2015-01-22


Let me begin by saying that I have often characterized my voice as, simply, an ongoing narration of my bewilderment as a citizen in the world. I find bewilderment to be a productive place from which to compose. It’s a word I like as it has both “be” and “wild” in it, and I also hear wilderness. Let’s be honest, life is strange and gets stranger; it’s strange to be here. So for me selfhood is also a biological phenomenon, enacted by the body I have to work with; it’s my instrument. In one of my poems in this book I say “the biology that composes I is shared with I.” Sometimes I think that my language has a kind of sonic blur, trying to transmit the impersonal frequency of pure neuro-hormonal energy.
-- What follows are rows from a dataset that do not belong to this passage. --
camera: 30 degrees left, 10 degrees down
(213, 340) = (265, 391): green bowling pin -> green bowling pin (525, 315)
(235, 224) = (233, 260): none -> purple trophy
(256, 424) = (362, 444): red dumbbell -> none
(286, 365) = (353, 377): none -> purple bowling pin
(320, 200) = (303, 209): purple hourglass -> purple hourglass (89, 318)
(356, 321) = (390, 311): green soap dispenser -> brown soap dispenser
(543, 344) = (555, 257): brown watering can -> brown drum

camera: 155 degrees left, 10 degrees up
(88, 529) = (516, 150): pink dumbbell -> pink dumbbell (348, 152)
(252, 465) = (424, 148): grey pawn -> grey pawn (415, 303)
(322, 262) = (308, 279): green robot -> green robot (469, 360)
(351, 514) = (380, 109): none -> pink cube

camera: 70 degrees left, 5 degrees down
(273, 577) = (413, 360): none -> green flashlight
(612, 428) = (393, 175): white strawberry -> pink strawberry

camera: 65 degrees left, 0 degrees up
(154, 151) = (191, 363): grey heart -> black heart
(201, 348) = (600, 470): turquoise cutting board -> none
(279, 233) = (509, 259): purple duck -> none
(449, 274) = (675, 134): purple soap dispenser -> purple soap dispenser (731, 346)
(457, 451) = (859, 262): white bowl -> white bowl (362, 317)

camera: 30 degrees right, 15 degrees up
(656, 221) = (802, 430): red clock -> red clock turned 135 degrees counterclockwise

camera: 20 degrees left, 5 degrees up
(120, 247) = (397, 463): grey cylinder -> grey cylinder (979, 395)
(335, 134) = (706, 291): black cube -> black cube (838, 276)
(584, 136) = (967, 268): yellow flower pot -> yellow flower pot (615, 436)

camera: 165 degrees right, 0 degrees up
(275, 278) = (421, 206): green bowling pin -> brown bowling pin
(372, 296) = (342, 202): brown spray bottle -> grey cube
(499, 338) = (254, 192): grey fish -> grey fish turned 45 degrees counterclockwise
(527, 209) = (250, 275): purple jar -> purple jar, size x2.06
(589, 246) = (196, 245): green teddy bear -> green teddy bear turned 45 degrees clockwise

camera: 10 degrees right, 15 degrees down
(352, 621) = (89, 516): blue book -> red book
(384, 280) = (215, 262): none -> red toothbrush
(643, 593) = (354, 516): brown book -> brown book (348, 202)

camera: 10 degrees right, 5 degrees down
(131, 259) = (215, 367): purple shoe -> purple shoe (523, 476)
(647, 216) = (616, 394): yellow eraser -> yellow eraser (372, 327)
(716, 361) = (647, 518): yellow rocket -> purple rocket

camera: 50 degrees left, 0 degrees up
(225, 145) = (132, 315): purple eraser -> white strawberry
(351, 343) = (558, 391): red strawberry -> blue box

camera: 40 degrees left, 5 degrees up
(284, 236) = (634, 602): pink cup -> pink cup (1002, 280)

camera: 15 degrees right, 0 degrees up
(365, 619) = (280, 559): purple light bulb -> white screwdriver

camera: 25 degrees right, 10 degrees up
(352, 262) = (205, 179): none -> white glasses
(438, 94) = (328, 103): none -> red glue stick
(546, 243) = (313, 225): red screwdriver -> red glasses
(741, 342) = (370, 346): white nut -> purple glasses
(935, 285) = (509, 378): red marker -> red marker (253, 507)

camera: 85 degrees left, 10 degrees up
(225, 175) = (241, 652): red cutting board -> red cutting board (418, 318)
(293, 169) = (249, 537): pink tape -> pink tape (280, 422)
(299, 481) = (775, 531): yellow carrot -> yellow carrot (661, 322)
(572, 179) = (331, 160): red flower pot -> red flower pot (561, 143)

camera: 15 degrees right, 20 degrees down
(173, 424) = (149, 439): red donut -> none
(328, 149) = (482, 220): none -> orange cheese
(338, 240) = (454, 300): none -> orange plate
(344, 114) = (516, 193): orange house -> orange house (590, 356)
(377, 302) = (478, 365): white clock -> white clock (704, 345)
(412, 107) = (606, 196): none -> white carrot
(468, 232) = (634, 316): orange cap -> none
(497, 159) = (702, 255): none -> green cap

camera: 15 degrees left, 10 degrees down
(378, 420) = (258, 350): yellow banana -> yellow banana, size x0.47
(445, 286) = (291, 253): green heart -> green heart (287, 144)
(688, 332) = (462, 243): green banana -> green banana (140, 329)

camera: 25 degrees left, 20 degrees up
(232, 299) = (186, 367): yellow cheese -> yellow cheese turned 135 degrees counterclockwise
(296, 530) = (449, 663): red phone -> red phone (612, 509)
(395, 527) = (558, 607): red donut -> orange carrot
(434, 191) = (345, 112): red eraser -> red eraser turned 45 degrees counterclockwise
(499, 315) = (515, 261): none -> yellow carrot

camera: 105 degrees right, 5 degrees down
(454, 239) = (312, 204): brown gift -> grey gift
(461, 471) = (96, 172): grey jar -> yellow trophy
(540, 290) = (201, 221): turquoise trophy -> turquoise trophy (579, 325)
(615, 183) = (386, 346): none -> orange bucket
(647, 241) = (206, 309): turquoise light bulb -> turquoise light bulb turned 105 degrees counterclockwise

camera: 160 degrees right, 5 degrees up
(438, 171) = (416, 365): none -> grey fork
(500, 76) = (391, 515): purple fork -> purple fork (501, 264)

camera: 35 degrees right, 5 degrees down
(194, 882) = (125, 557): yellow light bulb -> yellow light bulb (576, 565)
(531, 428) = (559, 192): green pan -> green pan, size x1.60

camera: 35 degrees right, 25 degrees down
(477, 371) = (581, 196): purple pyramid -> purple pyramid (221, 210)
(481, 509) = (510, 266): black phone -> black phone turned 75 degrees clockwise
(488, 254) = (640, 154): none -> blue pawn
This might sound crazy, but in the act of locating a ground in this otherwise dark process, I came to an understanding that was, for me, revelatory: that the sensory data recorded in my poetry is, at the same time, a fiction of consciousness and the physical reality of my nervous system. Sometimes I think that I’m only an ethnographer of my nervous system; it’s certainly peopled. So what do I mean when I say that I want to be clear and to suggest something larger? One of the jobs for me as a poet is to listen to the exterior world in relation to some otherwise illegible interiority. I want to connect these two and give the resulting relationship a sound.